His Highness Sheikh Ahmed bin Saeed Al Maktoum, Chairman and Chief Executive, Emirates Airline and Group, said: “The COVID-19 pandemic continues to take a tremendous toll on human lives, communities, economies, and on the aviation and travel industry. In 2020-21, Emirates and dnata were hit hard by the drop in demand for international air travel as countries closed their borders and imposed stringent travel restrictions.

“Our top priorities throughout the year were: the health and wellbeing of our people and customers, preserving cash and controlling costs, and restoring our operations safely and sustainably. Emirates received a capital injection of AED 11.3 billion (US$ 3.1 billion) from our ultimate shareholder, the Government of Dubai, and dnata tapped on various industry support programmes and availed a total relief of nearly AED 800 million in 2020-21. These helped us sustain operations and retain the vast majority of our talent pool. Unfortunately, we still had to make the difficult decision to resize our workforce in line with reduced operational requirements.”

Emirates Group reduced 33 percent of its total workers to 75,145 employees due to redundancies brought by the COVID-19 pandemic. That coupled with tight cost controls, restructured financial obligations, consolidated operations, among others, meant the company saved around USD 2.1 billion.

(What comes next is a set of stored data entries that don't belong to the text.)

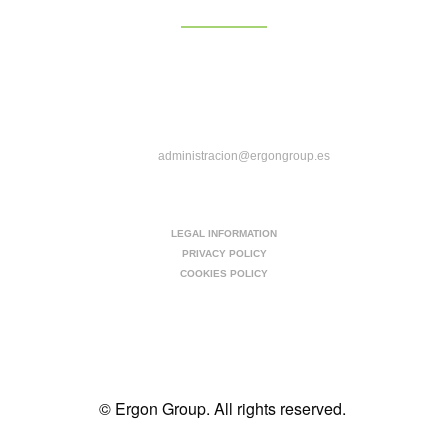
Camino al Puig 41, 46139, Pobla de Farnals,
Valencia
C/ Casas de Miravete 22A, 28031, Madrid
administracion@ergongroup.es
963-545-917
LEGAL INFORMATION
PRIVACY POLICY
COOKIES POLICY
© Ergon Group. All rights reserved.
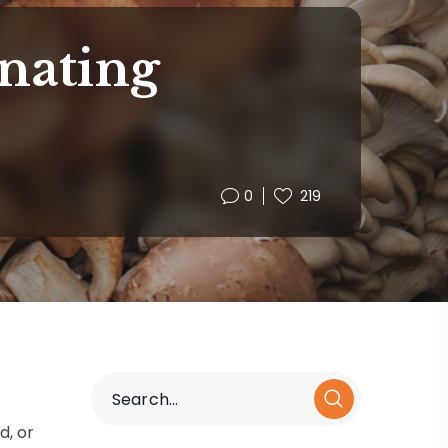
nating
0
219
d, or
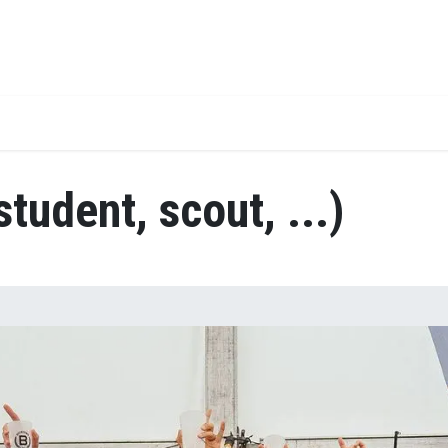
Jobs
Team
student, scout, ...)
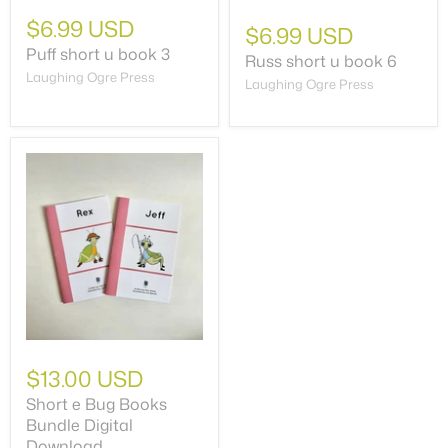
$6.99 USD
$6.99 USD
Puff short u book 3
Russ short u book 6
Laughing Ogre Press
Laughing Ogre Press
$13.00 USD
Short e Bug Books
Bundle Digital
Download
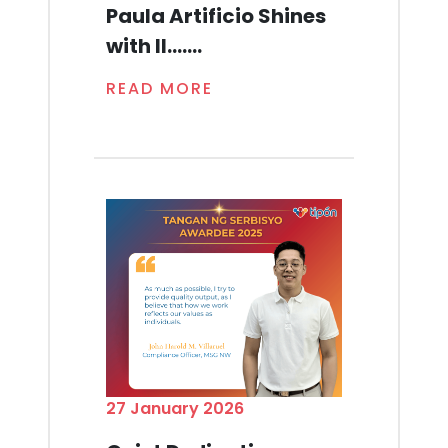
Paula Artificio Shines
with Il.......
READ MORE
27 January 2026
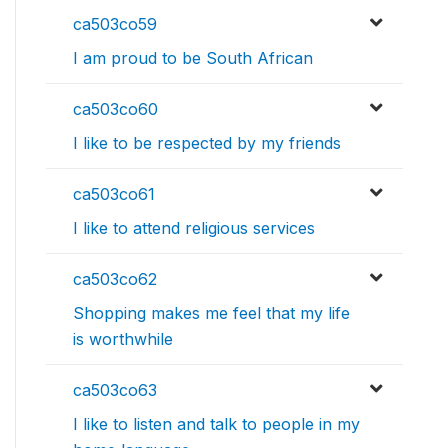
ca503co59
I am proud to be South African
ca503co60
I like to be respected by my friends
ca503co61
I like to attend religious services
ca503co62
Shopping makes me feel that my life
is worthwhile
ca503co63
I like to listen and talk to people in my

Sheikh Ahmed said: “No one knows when the pandemic will be over, but we know recovery will be patchy. Economies and companies that entered pandemic times in a strong position, will be better placed to bounce back. Until 2020-21, Emirates and dnata have had a track record of growth and profitability, based on solid business models, steady investments in capability and infrastructure, a strong drive for innovation, and a deep talent pool led by a stable leadership team. These fundamental ingredients of our success remain unchanged. Together with Dubai’s undiminished ambitions to grow economic activity and build a city for the future, I am confident that Emirates and dnata will recover and be stronger than before.”

He concluded: “In the year ahead, we will continue to adopt an agile approach in responding to the dynamic marketplace. We aim to recover to our full operating capacity as quickly as possible to serve our customers, and to continue contributing to the rebuilding of economies and communities impacted by the pandemic.”